Aim of the task: Return every line of the records that includes the string "within".

+ + + +

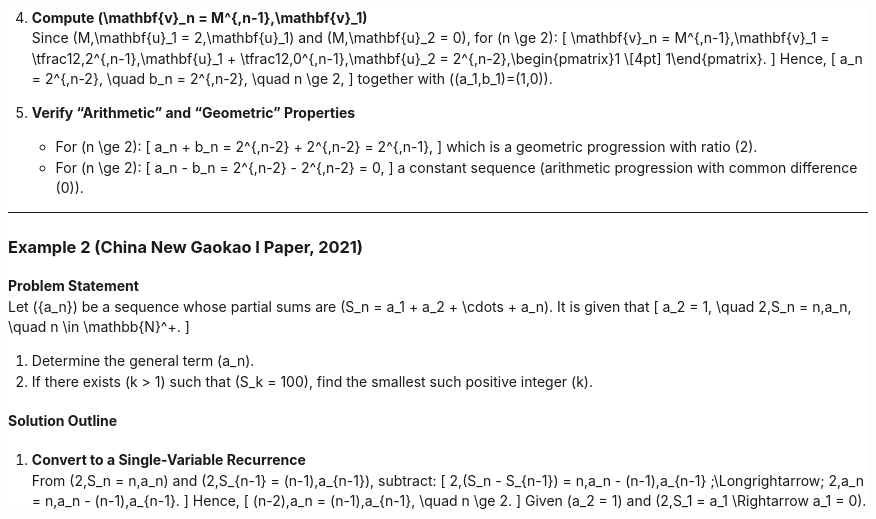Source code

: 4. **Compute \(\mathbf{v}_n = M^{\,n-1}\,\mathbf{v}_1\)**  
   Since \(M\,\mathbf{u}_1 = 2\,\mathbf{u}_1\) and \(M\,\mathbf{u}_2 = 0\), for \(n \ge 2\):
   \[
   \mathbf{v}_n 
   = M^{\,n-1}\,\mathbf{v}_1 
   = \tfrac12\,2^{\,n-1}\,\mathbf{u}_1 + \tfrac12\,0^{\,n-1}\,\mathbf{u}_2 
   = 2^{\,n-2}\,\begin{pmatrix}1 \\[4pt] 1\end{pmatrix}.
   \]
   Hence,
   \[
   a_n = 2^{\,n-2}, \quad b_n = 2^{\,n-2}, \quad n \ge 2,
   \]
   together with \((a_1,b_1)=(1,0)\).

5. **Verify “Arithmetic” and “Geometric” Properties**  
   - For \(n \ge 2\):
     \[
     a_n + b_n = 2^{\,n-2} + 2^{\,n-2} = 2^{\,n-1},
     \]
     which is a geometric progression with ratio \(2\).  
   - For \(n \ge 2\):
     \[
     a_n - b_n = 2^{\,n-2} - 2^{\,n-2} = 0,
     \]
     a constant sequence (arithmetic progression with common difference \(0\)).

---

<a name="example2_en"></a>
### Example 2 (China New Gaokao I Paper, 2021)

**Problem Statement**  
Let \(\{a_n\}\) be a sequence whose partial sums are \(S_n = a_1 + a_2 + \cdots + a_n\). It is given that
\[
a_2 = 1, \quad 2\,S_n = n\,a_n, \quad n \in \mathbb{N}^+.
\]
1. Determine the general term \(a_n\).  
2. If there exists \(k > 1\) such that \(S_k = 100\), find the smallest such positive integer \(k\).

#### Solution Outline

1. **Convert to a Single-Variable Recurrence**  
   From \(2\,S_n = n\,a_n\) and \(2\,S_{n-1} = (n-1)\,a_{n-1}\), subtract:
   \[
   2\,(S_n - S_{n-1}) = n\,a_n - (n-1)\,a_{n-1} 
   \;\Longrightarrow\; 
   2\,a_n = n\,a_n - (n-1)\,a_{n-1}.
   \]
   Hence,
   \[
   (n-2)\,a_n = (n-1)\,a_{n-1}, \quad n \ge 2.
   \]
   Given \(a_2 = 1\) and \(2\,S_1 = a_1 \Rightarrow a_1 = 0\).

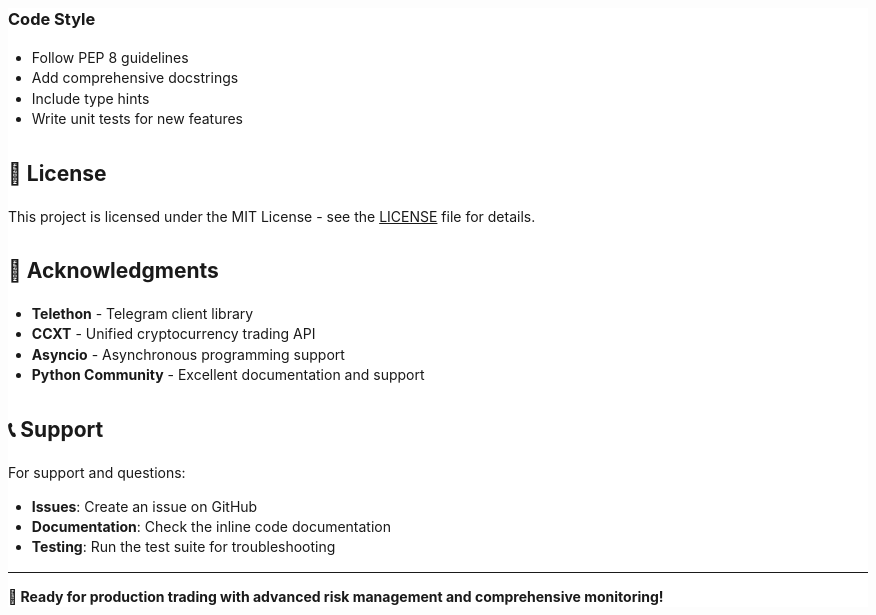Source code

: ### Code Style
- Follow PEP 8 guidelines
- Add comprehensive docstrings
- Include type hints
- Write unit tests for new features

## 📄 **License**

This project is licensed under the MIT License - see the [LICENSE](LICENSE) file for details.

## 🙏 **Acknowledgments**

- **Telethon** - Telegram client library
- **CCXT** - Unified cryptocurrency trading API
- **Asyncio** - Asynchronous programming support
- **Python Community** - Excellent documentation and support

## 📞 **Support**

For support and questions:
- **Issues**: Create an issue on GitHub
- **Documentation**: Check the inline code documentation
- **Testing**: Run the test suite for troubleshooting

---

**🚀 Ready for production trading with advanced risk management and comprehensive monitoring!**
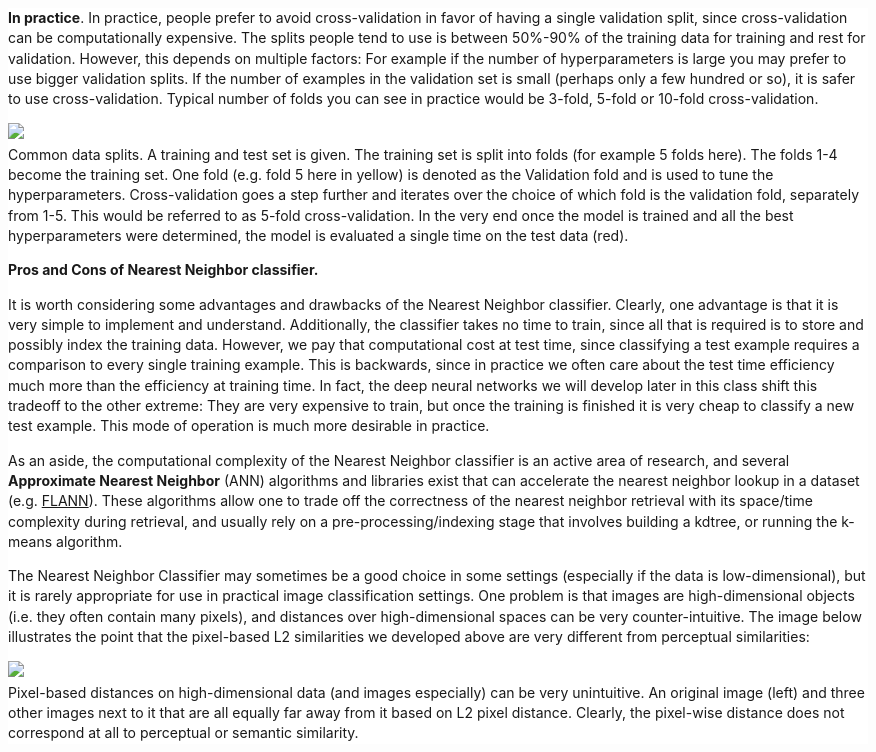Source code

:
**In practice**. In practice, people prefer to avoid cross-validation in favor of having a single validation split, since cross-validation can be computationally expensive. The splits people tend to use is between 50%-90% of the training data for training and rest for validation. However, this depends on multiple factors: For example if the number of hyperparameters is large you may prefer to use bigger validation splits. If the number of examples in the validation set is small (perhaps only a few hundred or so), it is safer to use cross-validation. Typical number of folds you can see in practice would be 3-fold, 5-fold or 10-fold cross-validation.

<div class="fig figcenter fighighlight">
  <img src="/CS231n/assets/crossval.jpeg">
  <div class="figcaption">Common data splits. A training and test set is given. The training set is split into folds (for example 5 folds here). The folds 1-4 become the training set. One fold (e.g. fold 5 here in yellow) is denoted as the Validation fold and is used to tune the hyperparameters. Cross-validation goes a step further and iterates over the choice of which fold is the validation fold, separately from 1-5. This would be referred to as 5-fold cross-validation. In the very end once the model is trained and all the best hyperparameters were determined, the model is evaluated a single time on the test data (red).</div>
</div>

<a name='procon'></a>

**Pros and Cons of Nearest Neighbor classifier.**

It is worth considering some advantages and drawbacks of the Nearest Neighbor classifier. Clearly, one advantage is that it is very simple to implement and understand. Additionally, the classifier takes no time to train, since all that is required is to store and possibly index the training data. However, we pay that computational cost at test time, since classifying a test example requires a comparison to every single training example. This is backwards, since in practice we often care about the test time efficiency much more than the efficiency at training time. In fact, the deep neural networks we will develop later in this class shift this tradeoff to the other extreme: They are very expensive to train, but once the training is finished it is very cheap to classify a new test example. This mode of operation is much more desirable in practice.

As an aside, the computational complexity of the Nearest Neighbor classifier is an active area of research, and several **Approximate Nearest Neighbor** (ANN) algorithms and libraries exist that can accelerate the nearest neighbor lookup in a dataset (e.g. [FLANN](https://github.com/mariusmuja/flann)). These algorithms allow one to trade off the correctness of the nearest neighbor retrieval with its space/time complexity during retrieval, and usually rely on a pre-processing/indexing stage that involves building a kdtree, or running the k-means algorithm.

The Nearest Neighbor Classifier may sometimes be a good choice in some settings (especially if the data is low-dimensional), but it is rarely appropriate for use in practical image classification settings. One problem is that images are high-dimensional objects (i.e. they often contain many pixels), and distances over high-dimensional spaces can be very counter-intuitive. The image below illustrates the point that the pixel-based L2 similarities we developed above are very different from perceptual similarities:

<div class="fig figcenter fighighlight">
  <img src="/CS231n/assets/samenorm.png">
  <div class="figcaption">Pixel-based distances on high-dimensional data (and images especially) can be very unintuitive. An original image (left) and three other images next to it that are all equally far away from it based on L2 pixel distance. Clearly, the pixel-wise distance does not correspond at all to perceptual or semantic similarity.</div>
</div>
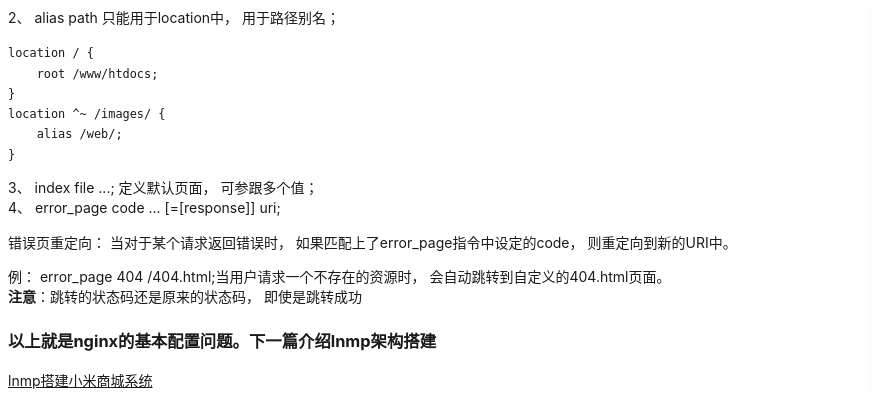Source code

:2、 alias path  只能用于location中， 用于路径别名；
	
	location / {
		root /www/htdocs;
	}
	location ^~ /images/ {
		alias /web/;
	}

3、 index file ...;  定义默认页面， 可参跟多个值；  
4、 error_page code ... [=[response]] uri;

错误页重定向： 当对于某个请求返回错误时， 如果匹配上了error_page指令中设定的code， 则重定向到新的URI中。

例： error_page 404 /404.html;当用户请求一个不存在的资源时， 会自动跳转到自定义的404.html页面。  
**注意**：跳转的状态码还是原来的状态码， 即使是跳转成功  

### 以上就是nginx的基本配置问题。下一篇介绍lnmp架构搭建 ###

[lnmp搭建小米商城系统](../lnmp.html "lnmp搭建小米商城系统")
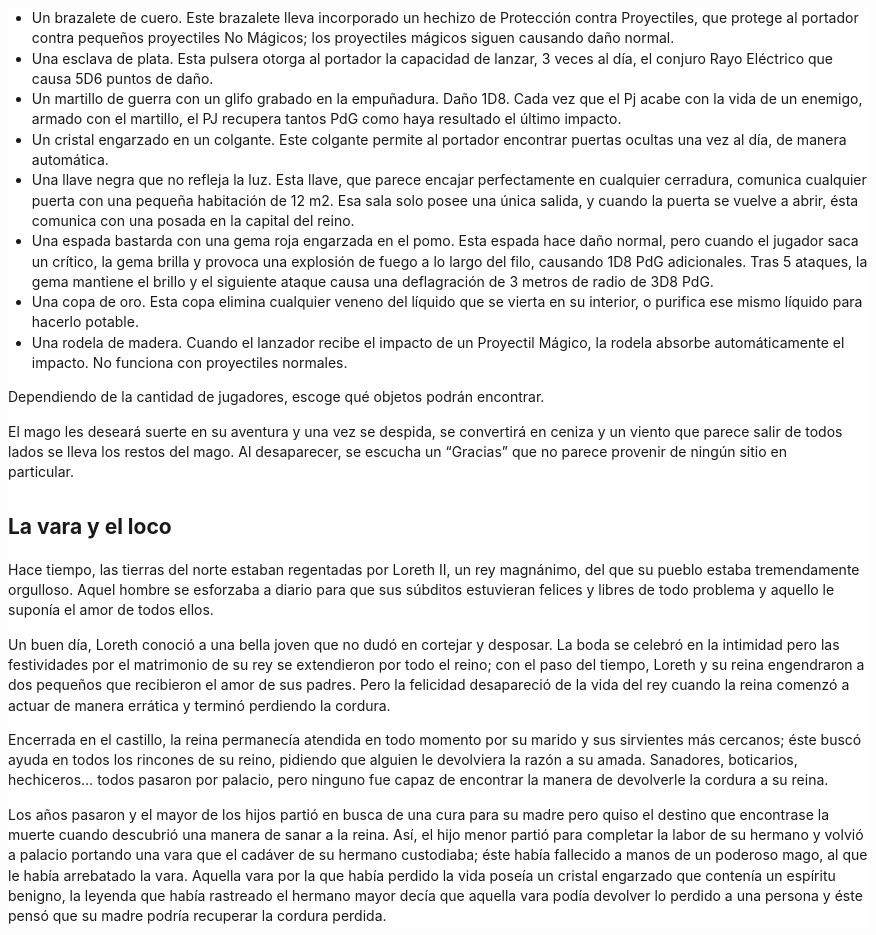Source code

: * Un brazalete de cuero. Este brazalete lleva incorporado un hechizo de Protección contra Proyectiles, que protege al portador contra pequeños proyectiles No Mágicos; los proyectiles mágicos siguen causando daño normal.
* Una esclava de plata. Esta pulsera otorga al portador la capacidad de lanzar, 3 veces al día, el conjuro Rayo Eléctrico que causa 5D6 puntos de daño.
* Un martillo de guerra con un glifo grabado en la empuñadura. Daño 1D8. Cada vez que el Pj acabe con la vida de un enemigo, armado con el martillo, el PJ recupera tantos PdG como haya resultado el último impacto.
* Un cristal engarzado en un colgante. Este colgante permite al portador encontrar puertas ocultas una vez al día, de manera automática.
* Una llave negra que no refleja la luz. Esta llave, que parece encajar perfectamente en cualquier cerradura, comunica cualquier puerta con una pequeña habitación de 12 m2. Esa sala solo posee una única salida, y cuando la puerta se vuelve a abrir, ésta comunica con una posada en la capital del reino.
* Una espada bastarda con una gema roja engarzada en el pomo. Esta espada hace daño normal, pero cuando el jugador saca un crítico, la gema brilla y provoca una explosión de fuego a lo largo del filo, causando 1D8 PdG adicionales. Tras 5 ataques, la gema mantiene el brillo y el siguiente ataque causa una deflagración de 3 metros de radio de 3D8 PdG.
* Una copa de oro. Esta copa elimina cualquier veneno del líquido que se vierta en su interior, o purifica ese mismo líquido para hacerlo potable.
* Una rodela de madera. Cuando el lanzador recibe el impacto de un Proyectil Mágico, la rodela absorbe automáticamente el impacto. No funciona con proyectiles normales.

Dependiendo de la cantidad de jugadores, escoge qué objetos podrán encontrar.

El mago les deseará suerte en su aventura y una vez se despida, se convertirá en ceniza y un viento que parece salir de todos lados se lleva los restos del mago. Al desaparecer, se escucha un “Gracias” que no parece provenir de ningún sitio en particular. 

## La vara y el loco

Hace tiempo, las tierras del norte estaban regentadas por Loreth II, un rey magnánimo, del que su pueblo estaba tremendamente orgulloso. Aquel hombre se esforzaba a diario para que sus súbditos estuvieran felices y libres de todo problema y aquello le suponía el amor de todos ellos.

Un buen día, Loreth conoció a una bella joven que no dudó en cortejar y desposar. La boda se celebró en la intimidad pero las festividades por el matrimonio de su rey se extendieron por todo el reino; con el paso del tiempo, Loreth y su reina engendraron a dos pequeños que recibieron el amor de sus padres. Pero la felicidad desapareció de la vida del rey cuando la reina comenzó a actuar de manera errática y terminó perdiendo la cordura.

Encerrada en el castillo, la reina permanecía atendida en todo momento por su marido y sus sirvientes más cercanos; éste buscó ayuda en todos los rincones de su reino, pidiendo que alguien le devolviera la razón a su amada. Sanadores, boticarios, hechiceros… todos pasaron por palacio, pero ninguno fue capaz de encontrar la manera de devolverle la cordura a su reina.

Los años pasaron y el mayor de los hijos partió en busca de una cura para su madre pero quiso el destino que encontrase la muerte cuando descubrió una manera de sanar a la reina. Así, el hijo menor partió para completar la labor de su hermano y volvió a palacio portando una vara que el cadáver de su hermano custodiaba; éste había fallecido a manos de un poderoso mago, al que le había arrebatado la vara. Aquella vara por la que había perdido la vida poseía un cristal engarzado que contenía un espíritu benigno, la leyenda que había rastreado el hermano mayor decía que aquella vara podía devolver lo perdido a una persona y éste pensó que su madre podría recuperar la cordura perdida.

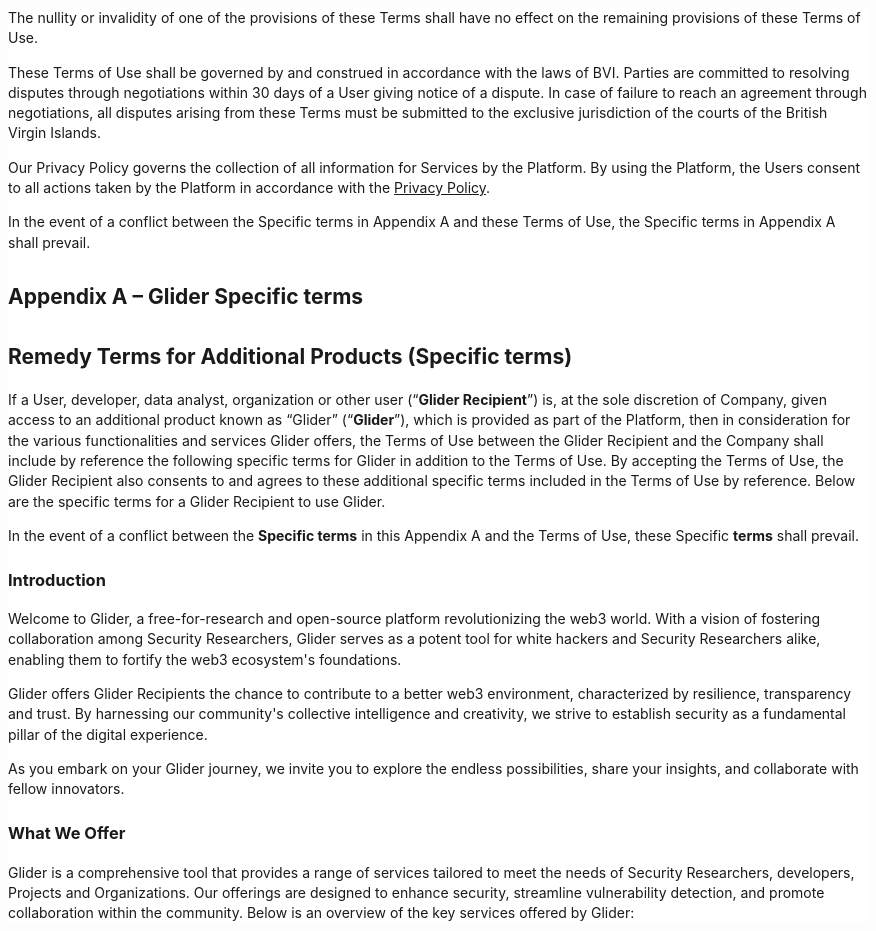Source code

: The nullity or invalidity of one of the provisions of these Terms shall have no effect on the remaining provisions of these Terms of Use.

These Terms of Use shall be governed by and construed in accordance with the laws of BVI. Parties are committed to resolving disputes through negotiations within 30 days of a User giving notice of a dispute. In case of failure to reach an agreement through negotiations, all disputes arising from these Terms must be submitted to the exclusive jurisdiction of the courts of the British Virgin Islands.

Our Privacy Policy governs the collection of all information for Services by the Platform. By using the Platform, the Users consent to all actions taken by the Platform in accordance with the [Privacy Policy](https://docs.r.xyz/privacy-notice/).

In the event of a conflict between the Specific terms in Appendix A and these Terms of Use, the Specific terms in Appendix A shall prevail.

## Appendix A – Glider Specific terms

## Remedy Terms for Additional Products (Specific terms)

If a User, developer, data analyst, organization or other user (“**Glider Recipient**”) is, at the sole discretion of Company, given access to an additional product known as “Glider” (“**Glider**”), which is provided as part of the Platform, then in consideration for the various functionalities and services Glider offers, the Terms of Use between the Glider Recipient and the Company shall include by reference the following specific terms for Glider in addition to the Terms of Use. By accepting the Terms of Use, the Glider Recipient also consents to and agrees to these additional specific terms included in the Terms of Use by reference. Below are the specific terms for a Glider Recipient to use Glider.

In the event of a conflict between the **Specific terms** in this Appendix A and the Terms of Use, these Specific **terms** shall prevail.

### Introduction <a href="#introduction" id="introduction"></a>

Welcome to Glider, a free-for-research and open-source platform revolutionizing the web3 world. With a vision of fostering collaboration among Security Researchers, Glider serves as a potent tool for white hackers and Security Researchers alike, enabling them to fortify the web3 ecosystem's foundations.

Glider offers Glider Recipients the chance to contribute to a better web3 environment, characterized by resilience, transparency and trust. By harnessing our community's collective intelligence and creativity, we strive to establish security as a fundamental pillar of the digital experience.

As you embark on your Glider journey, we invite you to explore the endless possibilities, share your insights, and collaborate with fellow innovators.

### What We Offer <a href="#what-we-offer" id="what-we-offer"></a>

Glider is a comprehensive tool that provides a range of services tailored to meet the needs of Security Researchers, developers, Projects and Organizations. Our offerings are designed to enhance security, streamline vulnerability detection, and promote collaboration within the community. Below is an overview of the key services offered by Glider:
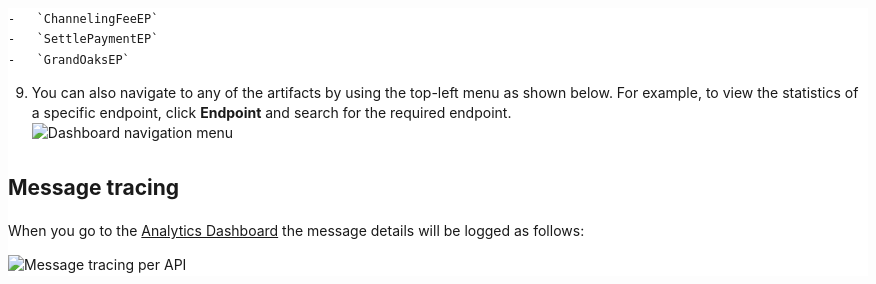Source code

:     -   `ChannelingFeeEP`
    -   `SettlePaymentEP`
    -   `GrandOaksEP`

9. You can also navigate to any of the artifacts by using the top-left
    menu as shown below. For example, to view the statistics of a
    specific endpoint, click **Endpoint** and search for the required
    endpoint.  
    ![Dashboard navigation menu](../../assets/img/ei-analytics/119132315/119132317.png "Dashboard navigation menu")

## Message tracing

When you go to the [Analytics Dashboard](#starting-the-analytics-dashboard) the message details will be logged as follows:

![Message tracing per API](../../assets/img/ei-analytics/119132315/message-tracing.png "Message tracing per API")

+ + + +

Task answer:
These Terms of Use shall be governed by and construed in accordance with the laws of BVI. Parties are committed to resolving disputes through negotiations within 30 days of a User giving notice of a dispute. In case of failure to reach an agreement through negotiations, all disputes arising from these Terms must be submitted to the exclusive jurisdiction of the courts of the British Virgin Islands.
Glider is a comprehensive tool that provides a range of services tailored to meet the needs of Security Researchers, developers, Projects and Organizations. Our offerings are designed to enhance security, streamline vulnerability detection, and promote collaboration within the community. Below is an overview of the key services offered by Glider:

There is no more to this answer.